To be sure, China doesn’t want falling home prices to drag down growth, which was set at 6.5 per cent for this year, since real estate investment is related to many downstream industries such as construction, steel and concrete. The real estate sector still constitutes 13 per cent of China’s GDP.
But demand for properties won’t wither either. Housing is the most lucrative investment within China compared to stocks and bonds, particularly since the government began tightly controlling the yuan to be remitted for investing in overseas properties. Last year, more than 40 per cent of new loans – 12.65 trillion yuan – that the People’s Bank of China provided went to home mortgages. And housing accounts for close to 70 per cent of Chinese household assets, according to a study from the Survey and Research Centre for China Household Finance, an academic NGO, in 2016.
“Chinese citizens’ incomes depend on the net asset value they hold in the housing market. In the long run, it’s not a sustainable situation,” Li Wei, professor of economics from Cheung Kong Graduate School of Business, said.
Not every young newcomer plans to stay in Shenzhen. Before moving to the city two years ago, Huang Yuqing, 26, made up her mind not to stay longer, even though gaining permanent residency in Shenzhen was easier than Beijing and Shanghai.
As an accountant for a start-up that produces underwater robots, Huang earns 7,500 yuan a month, of which she saves 3,000 yuan for down payment on a future apartment in Wuhan, which is close to her home town. As of April, prices for new flats in Wuhan averaged 11,910 yuan per square metre, according to real estate information portal Anjuke.com.
“Shenzhen’s home prices are too high.
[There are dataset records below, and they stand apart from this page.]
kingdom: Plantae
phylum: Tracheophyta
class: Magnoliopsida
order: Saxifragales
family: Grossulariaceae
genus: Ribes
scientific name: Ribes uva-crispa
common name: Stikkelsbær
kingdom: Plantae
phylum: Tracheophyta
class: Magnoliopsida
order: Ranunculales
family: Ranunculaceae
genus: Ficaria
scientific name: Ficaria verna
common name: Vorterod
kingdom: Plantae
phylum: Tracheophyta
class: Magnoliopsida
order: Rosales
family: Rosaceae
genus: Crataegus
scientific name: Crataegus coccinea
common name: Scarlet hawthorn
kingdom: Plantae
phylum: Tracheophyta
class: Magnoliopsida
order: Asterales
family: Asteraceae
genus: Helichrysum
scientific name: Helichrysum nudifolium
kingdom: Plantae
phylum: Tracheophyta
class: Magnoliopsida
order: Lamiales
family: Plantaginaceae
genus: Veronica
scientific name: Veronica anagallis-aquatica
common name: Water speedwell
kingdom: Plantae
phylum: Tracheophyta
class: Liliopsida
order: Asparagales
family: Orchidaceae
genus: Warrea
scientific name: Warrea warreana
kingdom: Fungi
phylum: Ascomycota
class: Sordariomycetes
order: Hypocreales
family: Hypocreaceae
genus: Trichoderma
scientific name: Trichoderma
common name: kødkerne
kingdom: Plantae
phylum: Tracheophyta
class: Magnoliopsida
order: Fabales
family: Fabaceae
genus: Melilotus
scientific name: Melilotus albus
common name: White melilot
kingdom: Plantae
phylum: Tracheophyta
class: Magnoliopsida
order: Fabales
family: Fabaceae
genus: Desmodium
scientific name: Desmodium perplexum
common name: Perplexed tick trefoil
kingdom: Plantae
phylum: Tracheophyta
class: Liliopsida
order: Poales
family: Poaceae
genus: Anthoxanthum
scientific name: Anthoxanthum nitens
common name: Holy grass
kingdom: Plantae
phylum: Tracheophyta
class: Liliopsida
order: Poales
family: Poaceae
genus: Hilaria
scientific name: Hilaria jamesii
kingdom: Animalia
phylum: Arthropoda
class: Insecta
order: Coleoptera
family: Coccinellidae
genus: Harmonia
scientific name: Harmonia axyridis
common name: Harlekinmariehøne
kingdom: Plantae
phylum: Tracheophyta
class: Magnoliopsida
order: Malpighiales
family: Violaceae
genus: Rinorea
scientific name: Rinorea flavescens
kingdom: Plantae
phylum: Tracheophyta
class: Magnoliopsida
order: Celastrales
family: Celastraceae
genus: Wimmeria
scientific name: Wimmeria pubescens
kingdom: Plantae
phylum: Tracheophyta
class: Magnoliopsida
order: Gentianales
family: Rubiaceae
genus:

Who knows how many years it will take for working class people like us to buy a home here,” she said. “The people I know who have bought flats came to Shenzhen in the early 2000s.”
Huang dismissed the necessity of buying a home before getting married, and added that arranging a down payment for a flat in Shenzhen would place a huge burden on the families of her and her boyfriend.
“I want a better quality of life,” Huang said. “I won’t sacrifice my life for a flat.”